## Written request 1
In the tennis match prediction text below, whose match data is the project based on?
## Written request 2
Return the stretch of the tennis match prediction text from "This project builds, trains, and" through "handle missing entries.", copied word for word.

═══ Reading text

🎾 Tennis Match Prediction

Predict ATP tennis match outcomes with advanced machine learning on 2015–2024 data.

📋 Table of Contents

Overview
Features
Repository Structure
Installation & Setup
Data Preparation
Training & Evaluation
Results & Metrics
Feature Importances
Future Work
License

Overview

This project builds, trains, and evaluates multiple classifiers to predict the winners of ATP tennis matches. Based on Jeff Sackmann’s publicly available match data from 2015 to 2024, we engineer rich features—Elo ratings, head‑to‑head stats, recent form metrics—and compare model performances.

Features

Data Ingestion & Cleaning
Load and combine raw CSVs, filter for main‑draw matches, normalize surfaces, and handle missing entries.

══════
═══ Information provided

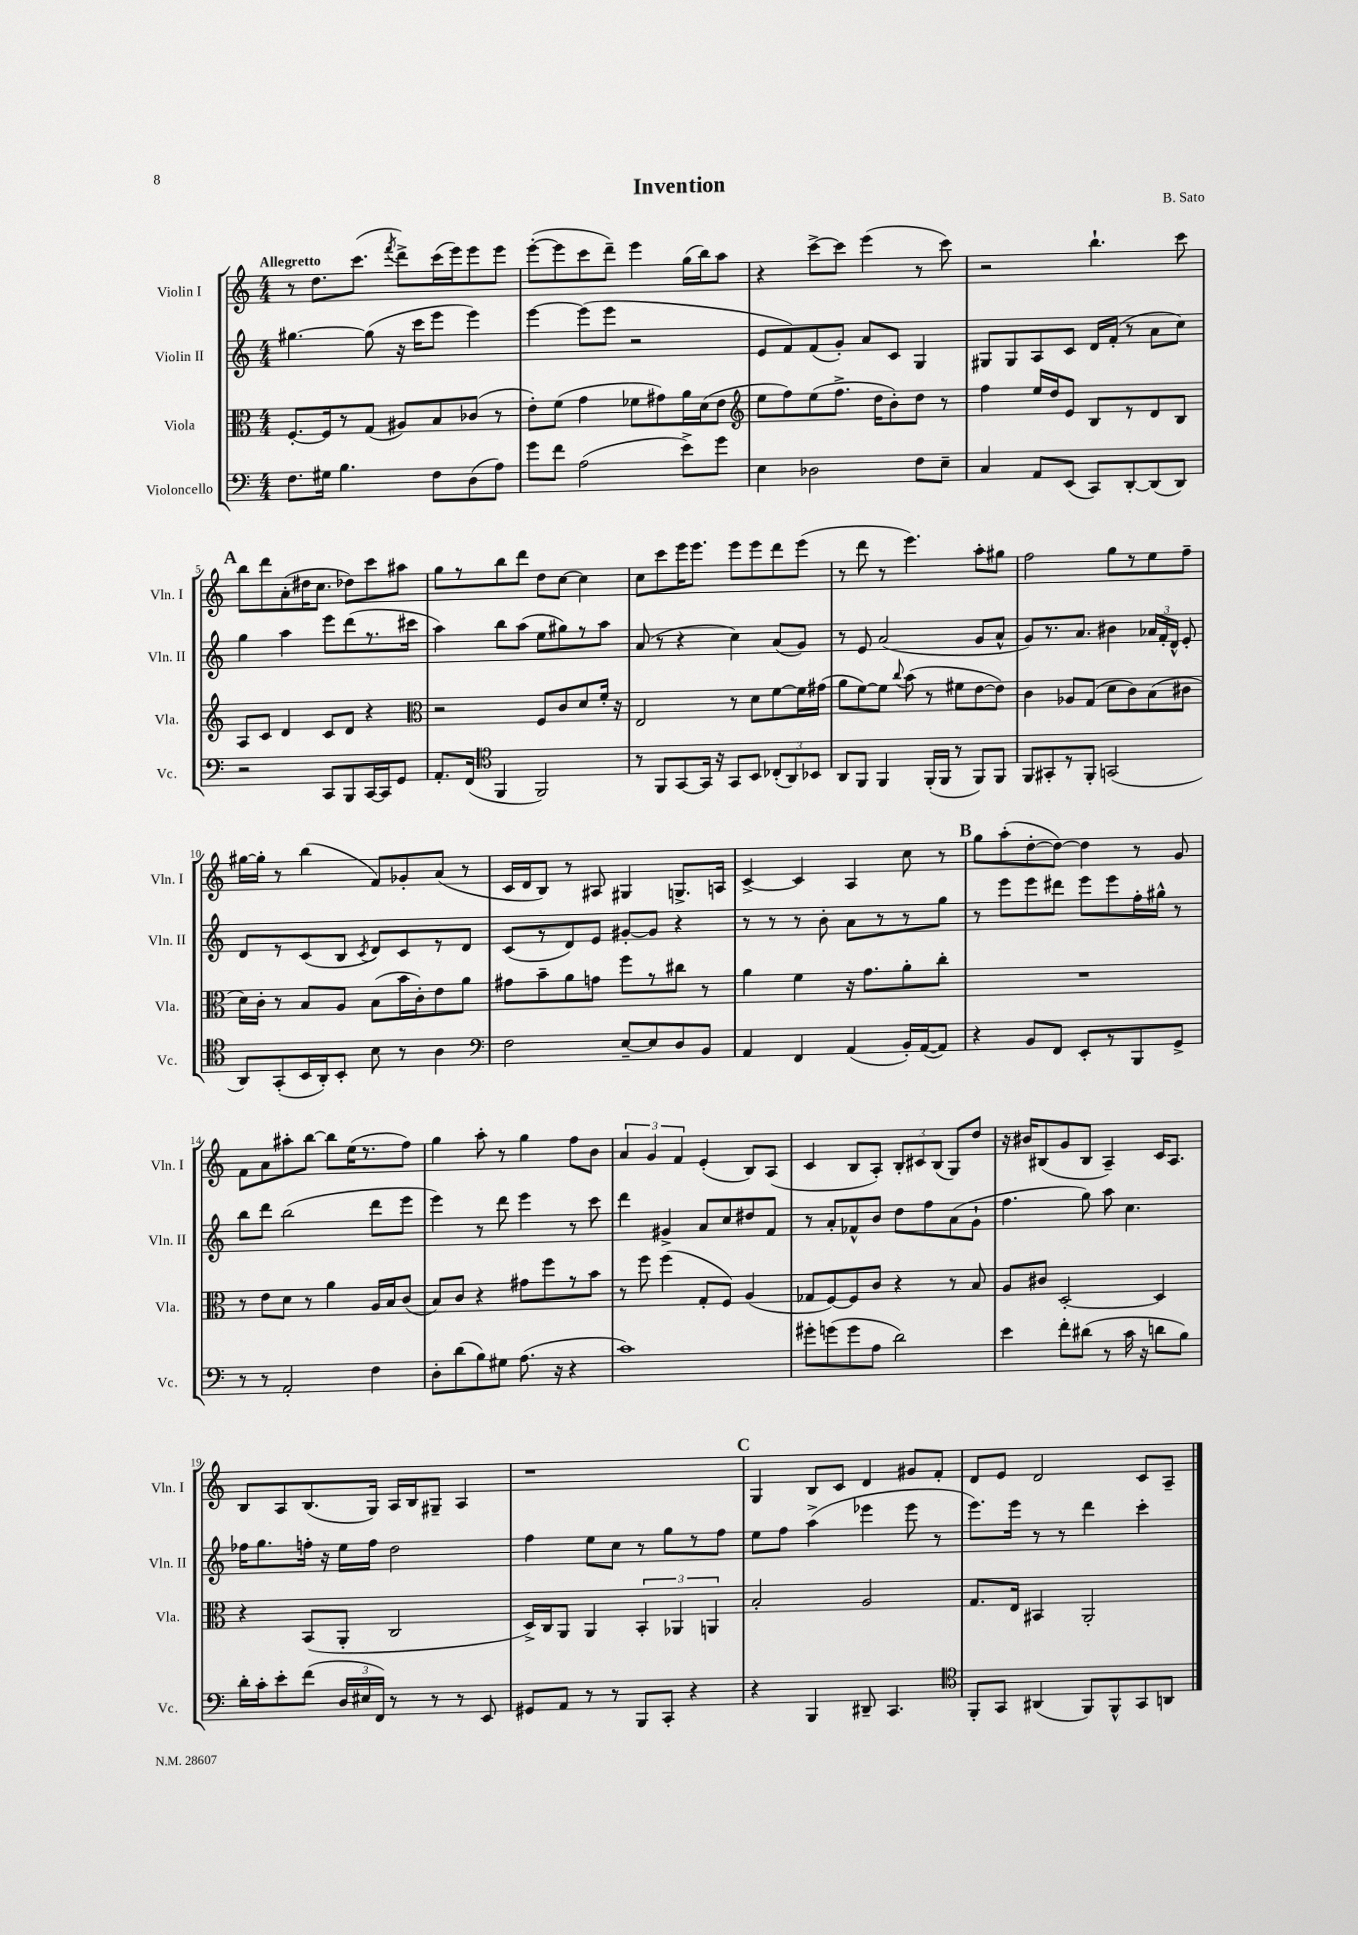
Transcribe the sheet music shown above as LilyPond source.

══════

## Result 1
Jeff Sackmann's publicly available match data from 2015 to 2024.

## Result 2
This project builds, trains, and evaluates multiple classifiers to predict the winners of ATP tennis matches. Based on Jeff Sackmann’s publicly available match data from 2015 to 2024, we engineer rich features—Elo ratings, head‑to‑head stats, recent form metrics—and compare model performances.

Features

Data Ingestion & Cleaning
Load and combine raw CSVs, filter for main‑draw matches, normalize surfaces, and handle missing entries.